Vice-président de l’association OpenStack francophone et directeur des solutions d’infrastructure et Cloud de Savoir-Faire Linux (un acteur de l’Open Source au Québec employant quelque 120 personnes), Jonathan Le Lous commente pour Silicon.fr les récents rachats qui agitent l’écosystème OpenStack. Et qui voient les IBM, Red Hat et autre Cisco se livrer à une véritable course aux armements pour acquérir des compétences sur le sujet. En jeu : la mainmise sur les projets de déploiements chez les grands comptes et une lutte d’influence au sein de la fondation qui préside aux destinées de la solution Open Source.
Silicon.fr : Comment expliquez-vous la vague de rachats récents autour d’OpenStack ?
Que se passe-t-il dans les entreprises utilisatrices de la solution ?
J.L.L. : On observe un vrai virage, des entreprises abandonnant la version OpenStack communautaire pour des versions ‘entreprise’ conçues par de grands fournisseurs. On est entré dans une phase de consolidation du marché, les clients ayant pour objectif d’aller en production. 2015 sera à mes yeux une année décisive pour OpenStack, car la solution est entourée de gros effets d’annonce. Elle est désormais vue comme une alternative crédible à VMware ou Azure.
N’est-elle pas handicapée par l’absence d’un leader du Cloud public fonctionnant sur cette technologie ?
J.L.L. : Non, car on parle avant tout d’un marché du Cloud privé, d’un marché d’entreprises.
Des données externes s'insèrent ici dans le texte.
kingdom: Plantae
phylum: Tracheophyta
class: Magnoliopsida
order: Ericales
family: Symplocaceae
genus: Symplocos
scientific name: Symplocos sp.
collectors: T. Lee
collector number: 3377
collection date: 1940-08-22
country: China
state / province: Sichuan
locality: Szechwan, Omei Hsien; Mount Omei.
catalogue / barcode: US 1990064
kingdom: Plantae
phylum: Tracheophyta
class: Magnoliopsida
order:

Et sur ce marché, on observe un déficit de technologies. Si VMware est bien implantée, Azure pour les Cloud privé est assez jeune. Par ailleurs, les entreprises voient dans OpenStack un levier pour rééquilibrer les relations avec leurs fournisseurs. Comme les API sont standards, les organisations ont la capacité de travailler avec n’importe quel fournisseur.
Le Cloud hybride, et donc la capacité à disposer d’hébergeurs OpenStack, est davantage un enjeu de demain. Aux Etats-Unis, Rackspace est déjà positionné sur cet environnement. En France, Numergy et Cloudwatt ont lancé leurs offres, et OVH devrait suivre prochainement. Remarquons aussi que la dernière version d’OpenStack propose une gestion des identités adaptée aux architectures de Cloud hybrides. Je pense qu’à l’avenir, les hébergeurs offriront des API compatibles OpenStack pour proposer des services à la base installée. C’est l’enjeu futur pour la plate-forme.
IBM, HP, Red Hat, etc. Beaucoup de très gros poissons fraient dans l’environnement OpenStack. N’existe-t-il pas un risque d’éclatement de la solution du fait de la réunion de tant d’intérêts autour d’un seul et même projet ?
J.L.L. : Justement, le fait qu’il n’y ait aucune entreprise qui domine réellement au sein de la fondation OpenStack crée une telle tension qu’un équilibre s’est instauré. Dans les contributions, on assiste ainsi à une compétition hallucinante entre les différentes parties. C’est aussi pour cela que la communauté fonctionne bien, à la différence de celles de CloudStack ou d’Eucalyptus. Le marché avait besoin d’un standard, OpenStack est celui-là. Comme le fut Linux en son temps. Par ailleurs, la priorité des fournisseurs aujourd’hui est de concevoir une distribution OpenStack qu’ils peuvent patcher, intégrer à d’autres produits et dont ils peuvent garantir la stabilité. Même si, intrinsèquement, la communauté porte en elle le risque de voir tel ou tel éditeur bloquer ses API et empêcher la communication entre les différentes distributions.
Je dirai plutôt que la principale difficulté actuelle provient des entreprises utilisatrices qui rechignent à industrialiser leur solution. En pariant sur un acteur local qui lui assure un service autour de ses déploiements OpenStack. Ce pari me semble très risqué, surtout dans l’optique d’un passage en production. Il faut comprendre que OpenStack est, avec Linux, le projet Open Source le plus technique qui ait jamais existé. Je me souviens d’avoir vu des développeurs du noyau Linux très déstabilisés lors de la découverte d’OpenStack.